Cardiac fibrosis is the excessive accumulation of extra-cellular matrix that is mainly
regulated by the activation of cardiac fibroblasts and their differentiation into myofibroblasts.
Mechanical forces are important regulators of cardiac fibroblast activation. However, it is not
clear which fibrotic signaling pathways are activated by the specific mechanical cues. Therefore,
we used in vitro stretch models as well as stiff and soft hydrogels to examine how mechanical
stretch and stiffness impacts the pathways involved in cardiac fibroblasts’ ability to generate
fibrotic phenotypes. Treatment of cardiac fibroblasts on plastic with transforming growth factor
β receptor I inhibitor resulted in lower mRNA expression levels for key myofibroblast gene
markers. Transforming growth factor β receptor I inhibitor also eliminated the stretch induced
upregulation of key fibrotic genes for fibroblasts on soft gels but only eliminated upregulation of
the smooth muscle α-actin gene on stiff gels. Surprisingly, inhibition of Rho kinase did not
impact expression levels of pro-fibrotic genes for cardiac fibroblasts on plastic and hydrogels.
Due to complications with the hydrogel stiffness, atomic force microscopy showed that
hydrogels can change their stiffness after fabrication depending on the environment the gel is in,
explaining the unusual cellular response we were experiencing with the fibroblasts on hydrogels.

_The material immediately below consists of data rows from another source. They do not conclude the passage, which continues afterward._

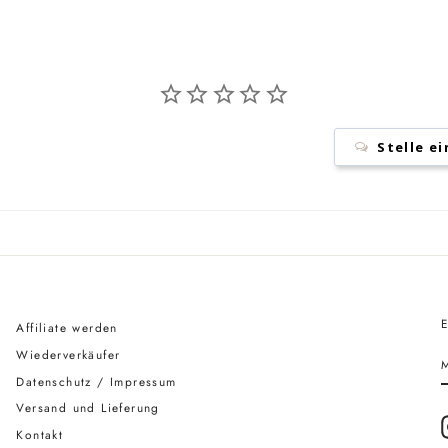
Stelle e
Affiliate werden
Wiederverkäufer
S
Datenschutz / Impressum
Versand und Lieferung
Kontakt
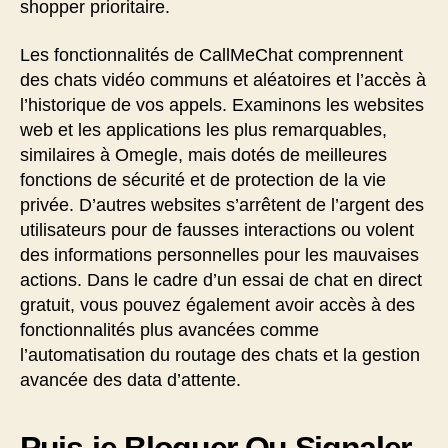
shopper prioritaire.
Les fonctionnalités de CallMeChat comprennent
des chats vidéo communs et aléatoires et l’accès à
l’historique de vos appels. Examinons les websites
web et les applications les plus remarquables,
similaires à Omegle, mais dotés de meilleures
fonctions de sécurité et de protection de la vie
privée. D’autres websites s’arrêtent de l’argent des
utilisateurs pour de fausses interactions ou volent
des informations personnelles pour les mauvaises
actions. Dans le cadre d’un essai de chat en direct
gratuit, vous pouvez également avoir accès à des
fonctionnalités plus avancées comme
l’automatisation du routage des chats et la gestion
avancée des data d’attente.
Puis-je Bloquer Ou Signaler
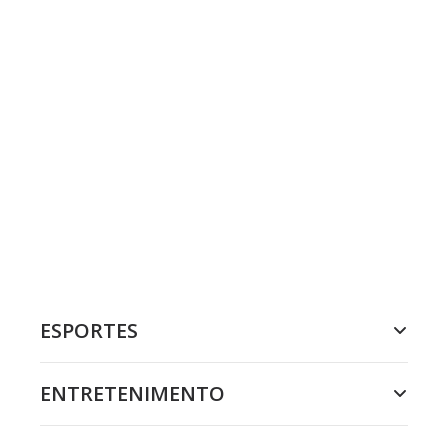
ESPORTES
ENTRETENIMENTO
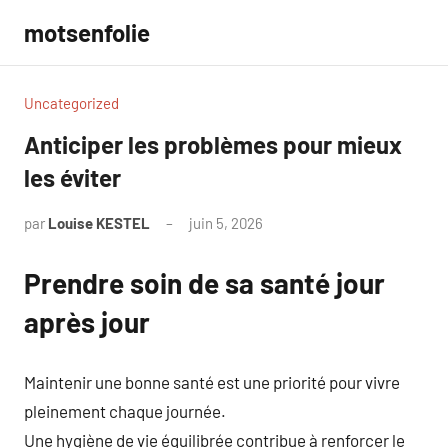
Aller
motsenfolie
au
contenu
Uncategorized
Anticiper les problèmes pour mieux
les éviter
par
Louise KESTEL
juin 5, 2026
Aucun
commentaire
Prendre soin de sa santé jour
après jour
Maintenir une bonne santé est une priorité pour vivre
pleinement chaque journée.
Une hygiène de vie équilibrée contribue à renforcer le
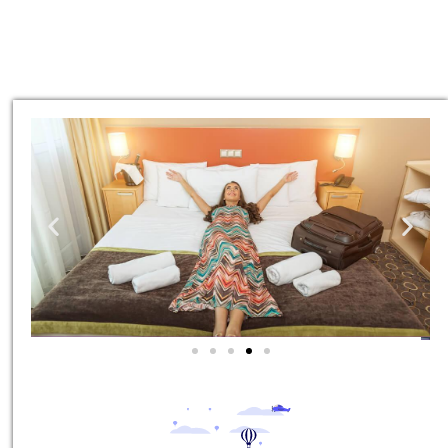
מלונות
מציאת מלון
מומלץ?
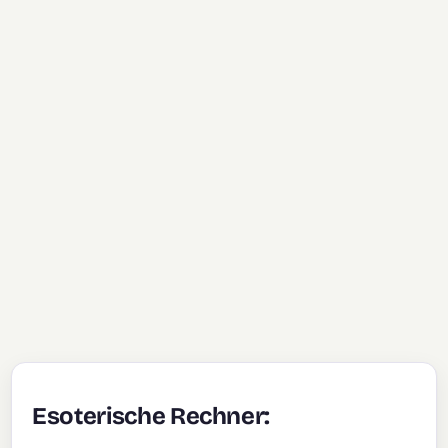
Esoterische Rechner:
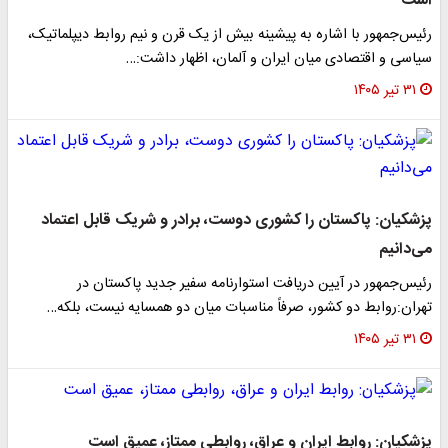
است
رئیس‌جمهور با اشاره به پیشینه بیش از یک قرن و نیم روابط دیپلماتیک،
سیاسی و اقتصادی میان ایران و آلمان، اظهار داشت:…
۳۱ تیر ۱۴۰۵
پزشکیان: پاکستان را کشوری دوست، برادر و شریک قابل اعتماد
می‌دانیم
رئیس‌جمهور در آیین دریافت استوارنامه سفیر جدید پاکستان در
تهران:روابط دو کشور، صرفاً مناسبات میان دو همسایه نیست، بلکه…
۳۱ تیر ۱۴۰۵
پزشکیان: روابط ایران و عراق، روابطی ممتاز، عمیق است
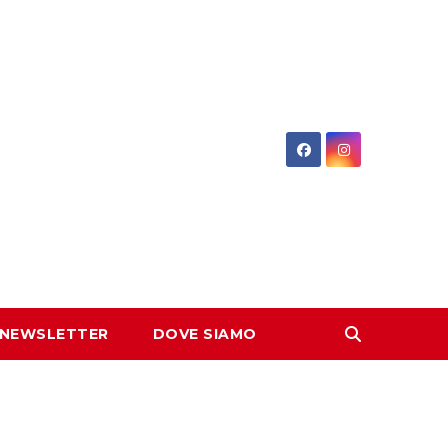
 NEWSLETTER
DOVE SIAMO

Overall, transforming growth factor β signaling does significantly influence how cardiac
fibroblasts generate pro-fibrotic phenotypes. However due to the revelation of the changing
stiffness with the hydrogels, more work is needed to determine whether this pathway is more
involved in stretch responses or stiffness responses. More research is needed to determine
whether inhibiting transforming growth factor β signaling in cardiac fibroblasts can be used to
maintain a freshly isolated phenotype while culturing large quantities of cardiac fibroblasts for
longer periods on plastic tissue culture substrates.